MATERIAL PROVIDED:
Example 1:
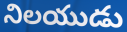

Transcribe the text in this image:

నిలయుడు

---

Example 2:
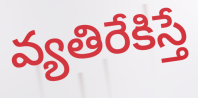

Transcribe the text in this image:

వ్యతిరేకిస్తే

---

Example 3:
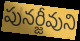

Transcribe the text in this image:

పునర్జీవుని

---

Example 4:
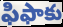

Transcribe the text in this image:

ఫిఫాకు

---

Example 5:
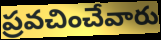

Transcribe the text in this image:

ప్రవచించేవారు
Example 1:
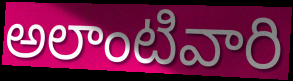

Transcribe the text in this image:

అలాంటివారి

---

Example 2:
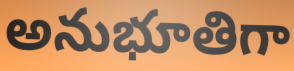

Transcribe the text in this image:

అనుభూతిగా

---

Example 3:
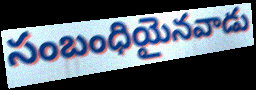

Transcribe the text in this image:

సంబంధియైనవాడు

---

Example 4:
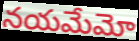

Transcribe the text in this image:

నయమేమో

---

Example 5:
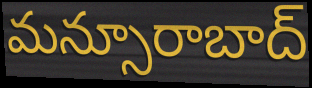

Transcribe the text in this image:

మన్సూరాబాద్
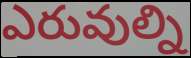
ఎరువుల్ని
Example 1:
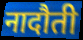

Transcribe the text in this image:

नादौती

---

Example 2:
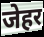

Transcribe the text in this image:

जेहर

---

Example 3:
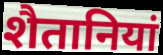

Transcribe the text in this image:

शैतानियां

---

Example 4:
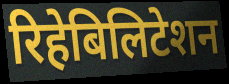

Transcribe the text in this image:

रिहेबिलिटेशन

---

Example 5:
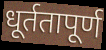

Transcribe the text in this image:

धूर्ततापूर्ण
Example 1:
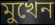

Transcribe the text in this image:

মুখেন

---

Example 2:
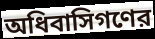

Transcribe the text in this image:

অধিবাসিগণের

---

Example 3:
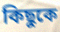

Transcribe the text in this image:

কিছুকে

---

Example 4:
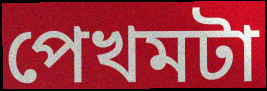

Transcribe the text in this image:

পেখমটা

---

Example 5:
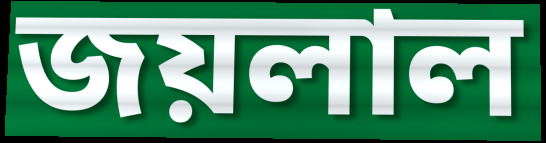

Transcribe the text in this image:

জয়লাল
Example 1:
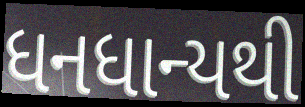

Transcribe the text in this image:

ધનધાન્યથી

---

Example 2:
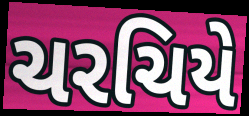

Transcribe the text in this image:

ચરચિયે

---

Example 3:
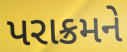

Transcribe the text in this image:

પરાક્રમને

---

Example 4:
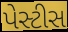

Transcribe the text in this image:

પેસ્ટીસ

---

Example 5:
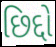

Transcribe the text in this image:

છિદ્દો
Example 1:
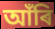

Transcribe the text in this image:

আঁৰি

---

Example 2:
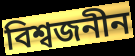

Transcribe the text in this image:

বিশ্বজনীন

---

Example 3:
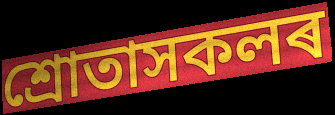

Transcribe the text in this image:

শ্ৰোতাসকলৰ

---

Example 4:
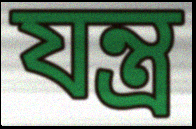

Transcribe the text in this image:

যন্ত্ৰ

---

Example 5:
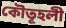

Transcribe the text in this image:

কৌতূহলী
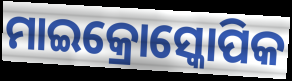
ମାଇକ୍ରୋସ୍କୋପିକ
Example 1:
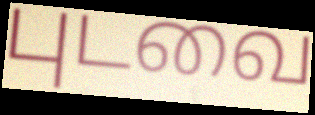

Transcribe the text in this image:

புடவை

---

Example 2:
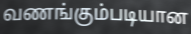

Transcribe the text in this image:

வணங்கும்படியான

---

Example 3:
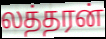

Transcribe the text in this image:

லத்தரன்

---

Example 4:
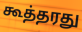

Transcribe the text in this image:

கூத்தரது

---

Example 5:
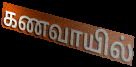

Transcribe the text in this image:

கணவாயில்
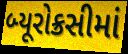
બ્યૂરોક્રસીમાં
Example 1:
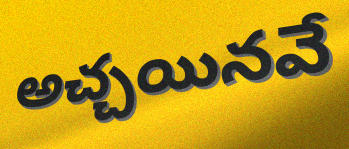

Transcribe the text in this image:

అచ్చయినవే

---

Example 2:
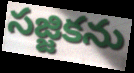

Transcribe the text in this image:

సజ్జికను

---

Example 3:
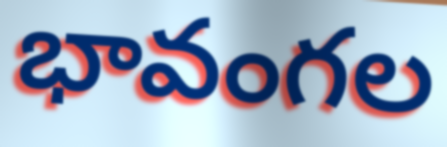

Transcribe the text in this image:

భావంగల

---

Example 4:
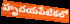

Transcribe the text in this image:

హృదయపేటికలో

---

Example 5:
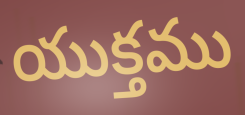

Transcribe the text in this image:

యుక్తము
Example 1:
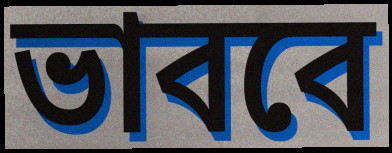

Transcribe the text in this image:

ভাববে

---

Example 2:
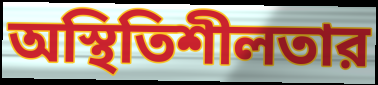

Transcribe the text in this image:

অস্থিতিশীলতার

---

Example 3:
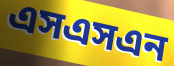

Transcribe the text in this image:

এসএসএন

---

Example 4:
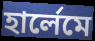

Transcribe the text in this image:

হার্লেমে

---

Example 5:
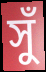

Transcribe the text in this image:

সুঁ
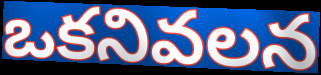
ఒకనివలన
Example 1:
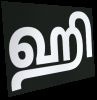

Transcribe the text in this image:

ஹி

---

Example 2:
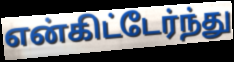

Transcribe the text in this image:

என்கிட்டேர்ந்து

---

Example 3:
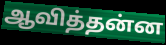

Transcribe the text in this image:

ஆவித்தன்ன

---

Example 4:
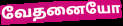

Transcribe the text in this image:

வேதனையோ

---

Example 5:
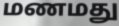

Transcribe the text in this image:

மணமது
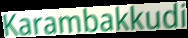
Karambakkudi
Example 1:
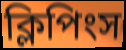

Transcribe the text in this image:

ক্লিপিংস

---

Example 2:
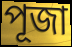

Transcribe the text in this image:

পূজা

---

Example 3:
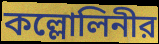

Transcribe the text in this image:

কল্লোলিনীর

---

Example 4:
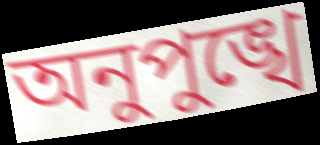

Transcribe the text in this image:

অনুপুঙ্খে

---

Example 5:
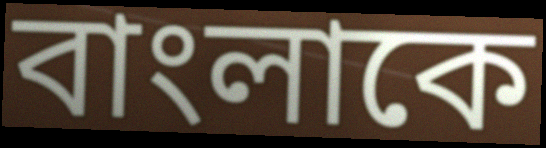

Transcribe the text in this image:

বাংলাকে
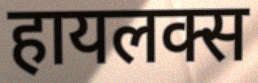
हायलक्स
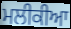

WHAT TO DO: Restate every line of the listing exactly. Pictures are not part of the copy.

TASK RESPONSE:
Example 1:

Transcribe the text in this image:

నిలయుడు

---

Example 2:

Transcribe the text in this image:

వ్యతిరేకిస్తే

---

Example 3:

Transcribe the text in this image:

పునర్జీవుని

---

Example 4:

Transcribe the text in this image:

ఫిఫాకు

---

Example 5:

Transcribe the text in this image:

ప్రవచించేవారు
Example 1:

Transcribe the text in this image:

అలాంటివారి

---

Example 2:

Transcribe the text in this image:

అనుభూతిగా

---

Example 3:

Transcribe the text in this image:

సంబంధియైనవాడు

---

Example 4:

Transcribe the text in this image:

నయమేమో

---

Example 5:

Transcribe the text in this image:

మన్సూరాబాద్
ఎరువుల్ని
Example 1:

Transcribe the text in this image:

नादौती

---

Example 2:

Transcribe the text in this image:

जेहर

---

Example 3:

Transcribe the text in this image:

शैतानियां

---

Example 4:

Transcribe the text in this image:

रिहेबिलिटेशन

---

Example 5:

Transcribe the text in this image:

धूर्ततापूर्ण
Example 1:

Transcribe the text in this image:

মুখেন

---

Example 2:

Transcribe the text in this image:

অধিবাসিগণের

---

Example 3:

Transcribe the text in this image:

কিছুকে

---

Example 4:

Transcribe the text in this image:

পেখমটা

---

Example 5:

Transcribe the text in this image:

জয়লাল
Example 1:

Transcribe the text in this image:

ધનધાન્યથી

---

Example 2:

Transcribe the text in this image:

ચરચિયે

---

Example 3:

Transcribe the text in this image:

પરાક્રમને

---

Example 4:

Transcribe the text in this image:

પેસ્ટીસ

---

Example 5:

Transcribe the text in this image:

છિદ્દો
Example 1:

Transcribe the text in this image:

আঁৰি

---

Example 2:

Transcribe the text in this image:

বিশ্বজনীন

---

Example 3:

Transcribe the text in this image:

শ্ৰোতাসকলৰ

---

Example 4:

Transcribe the text in this image:

যন্ত্ৰ

---

Example 5:

Transcribe the text in this image:

কৌতূহলী
ମାଇକ୍ରୋସ୍କୋପିକ
Example 1:

Transcribe the text in this image:

புடவை

---

Example 2:

Transcribe the text in this image:

வணங்கும்படியான

---

Example 3:

Transcribe the text in this image:

லத்தரன்

---

Example 4:

Transcribe the text in this image:

கூத்தரது

---

Example 5:

Transcribe the text in this image:

கணவாயில்
બ્યૂરોક્રસીમાં
Example 1:

Transcribe the text in this image:

అచ్చయినవే

---

Example 2:

Transcribe the text in this image:

సజ్జికను

---

Example 3:

Transcribe the text in this image:

భావంగల

---

Example 4:

Transcribe the text in this image:

హృదయపేటికలో

---

Example 5:

Transcribe the text in this image:

యుక్తము
Example 1:

Transcribe the text in this image:

ভাববে

---

Example 2:

Transcribe the text in this image:

অস্থিতিশীলতার

---

Example 3:

Transcribe the text in this image:

এসএসএন

---

Example 4:

Transcribe the text in this image:

হার্লেমে

---

Example 5:

Transcribe the text in this image:

সুঁ
ఒకనివలన
Example 1:

Transcribe the text in this image:

ஹி

---

Example 2:

Transcribe the text in this image:

என்கிட்டேர்ந்து

---

Example 3:

Transcribe the text in this image:

ஆவித்தன்ன

---

Example 4:

Transcribe the text in this image:

வேதனையோ

---

Example 5:

Transcribe the text in this image:

மணமது
Karambakkudi
Example 1:

Transcribe the text in this image:

ক্লিপিংস

---

Example 2:

Transcribe the text in this image:

পূজা

---

Example 3:

Transcribe the text in this image:

কল্লোলিনীর

---

Example 4:

Transcribe the text in this image:

অনুপুঙ্খে

---

Example 5:

Transcribe the text in this image:

বাংলাকে
हायलक्स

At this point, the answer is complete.